INDIANAPOLIS (WISH) – As she unloaded her two grandchildren to walk them into an Indianapolis day care center, Paula White said she knows paying for quality care isn’t easy.
“It definitely is an issue,” she said. “It’s hard to make ends meet when you’re paying so much for child care.”
It’s harder now more than ever. The Pew Research Center recently found average weekly child care expenses for families with working moms rose by more than 70 percent from 1985 to 2011. In the last year, Child Care Aware of America reports the cost of childcare has increased at up to eight times the rate of increases in family income. In 31 states, the group said it’s more expensive to send your infant to a child care center than it is to send your older child to a four-year state college or university.
Michelle Noth McCreedy, director of public policy for Child Care Aware of America, said there are a lot of reasons for the increase including inflation and the cost of doing business, like overhead, utilities, equipment and materials.
“Tuition barely covers it,” said McCreedy.

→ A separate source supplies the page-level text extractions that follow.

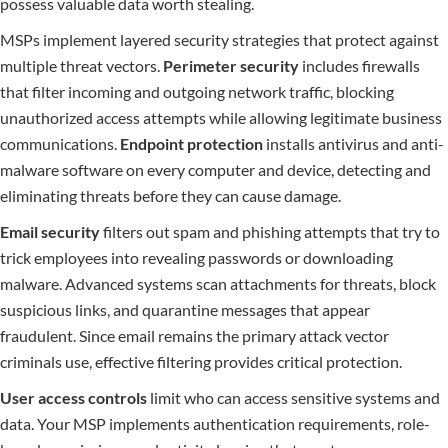
possess valuable data worth stealing.
MSPs implement layered security strategies that protect against
multiple threat vectors.
Perimeter security
includes firewalls
that filter incoming and outgoing network traffic, blocking
unauthorized access attempts while allowing legitimate business
communications.
Endpoint protection
installs antivirus and anti-
malware software on every computer and device, detecting and
eliminating threats before they can cause damage.
Email security
filters out spam and phishing attempts that try to
trick employees into revealing passwords or downloading
malware. Advanced systems scan attachments for threats, block
suspicious links, and quarantine messages that appear
fraudulent. Since email remains the primary attack vector
criminals use, effective filtering provides critical protection.
User access controls
limit who can access sensitive systems and
data. Your MSP implements authentication requirements, role-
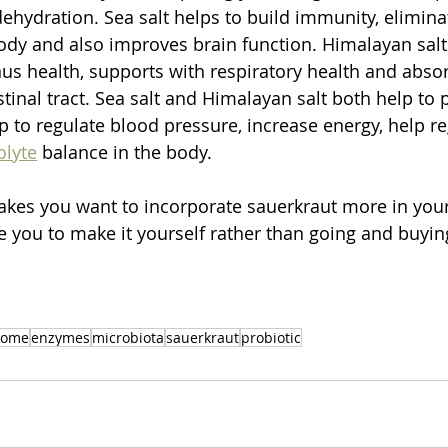
dehydration. Sea salt helps to build immunity, elimin
body and also improves brain function. Himalayan sal
us health, supports with respiratory health and abso
estinal tract. Sea salt and Himalayan salt both help to 
 to regulate blood pressure, increase energy, help re
olyte
 balance in the body.
kes you want to incorporate sauerkraut more in your
 you to make it yourself rather than going and buying
iome
enzymes
microbiota
sauerkraut
probiotic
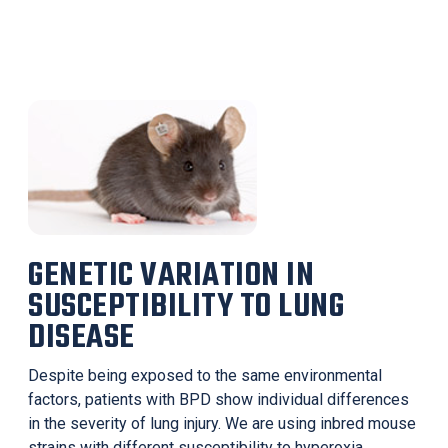
GENETIC VARIATION IN
SUSCEPTIBILITY TO LUNG
DISEASE
Despite being exposed to the same environmental
factors, patients with BPD show individual differences
in the severity of lung injury. We are using inbred mouse
strains with different susceptibility to hyperoxia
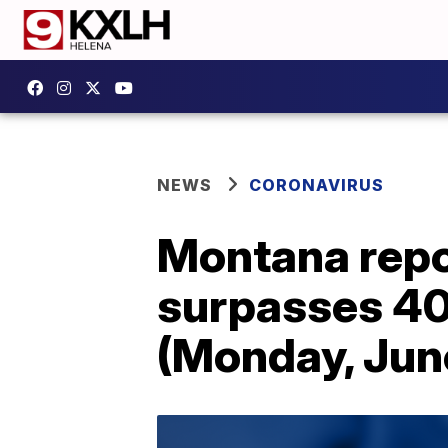
NEWS
CORONAVIRUS
Montana repo
surpasses 40
(Monday, Jun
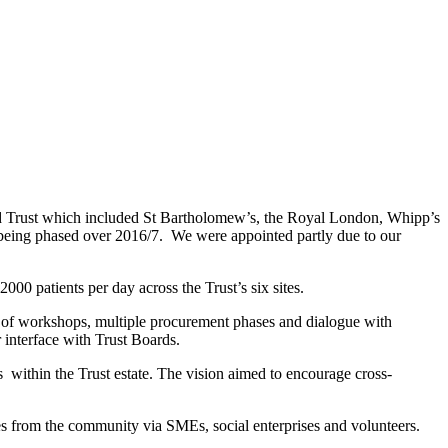
d Trust which included St Bartholomew’s, the Royal London, Whipp’s
being phased over 2016/7. We were appointed partly due to our
0 patients per day across the Trust’s six sites.
e of workshops, multiple procurement phases and dialogue with
 interface with Trust Boards.
es within the Trust estate. The vision aimed to encourage cross-
es from the community via SMEs, social enterprises and volunteers.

In Indiana, Child Care of America said the cost of full-time care was $6,448 for a 4-year-old, $5,759 for school-aged children, and $8,073 for infant care. Indiana is more affordable than most other states.
But Jaime Barb, a new mom, said it’s still a challenge.
“It’s about half my paycheck,” she said, referring to child care costs. “We tried to think about the ‘stay at home’ thing but the (other) half of my paycheck is obviously useful with student loans … so basically half of it’s day care, half of it’s student loans.”
In two-parent homes, more moms are choosing to stay home, more than any time in the last two decades, according to Pew.
“We actually had one parent do the math on their hourly wage and found out that they would be making $1.50 an hour more by working instead of staying home with their three children, so decided to stay home,” said McCreedy.
Child Care Aware of America said other parents rely on family members, some moms and dads work opposite shifts, and others seek financial help through local or state agencies. Subsidies include the federal Child Care and Development Block Grant, Social Services Block Grant and Temporary Assistance for Needy Families fund.
In November 2013 Indiana’s Family and Social Services Administration announced it would make an additional $23 million available to low-income Hoosiers to cover child care expenses in 2014. According to FSSA records, 23,809 families and 44,145 children are authorized for a voucher through the Child Care and Development Fund. An FSSA spokesperson said while there is a wait list for this kind of assistance, it was “greatly decreased” with the transfer of additional funds last fall.
Private assistance is also available at certain facilities through scholarships and sliding fee scales.
McCreedy said it’s critical parents don’t just look at the cost of child care when choosing where to send their children.
“Make sure even if the cost looks good, you’re looking at quality too,” she said. “Make sure the program is licensed, child care providers are CPR and first-aid trained and providers have a criminal background check.”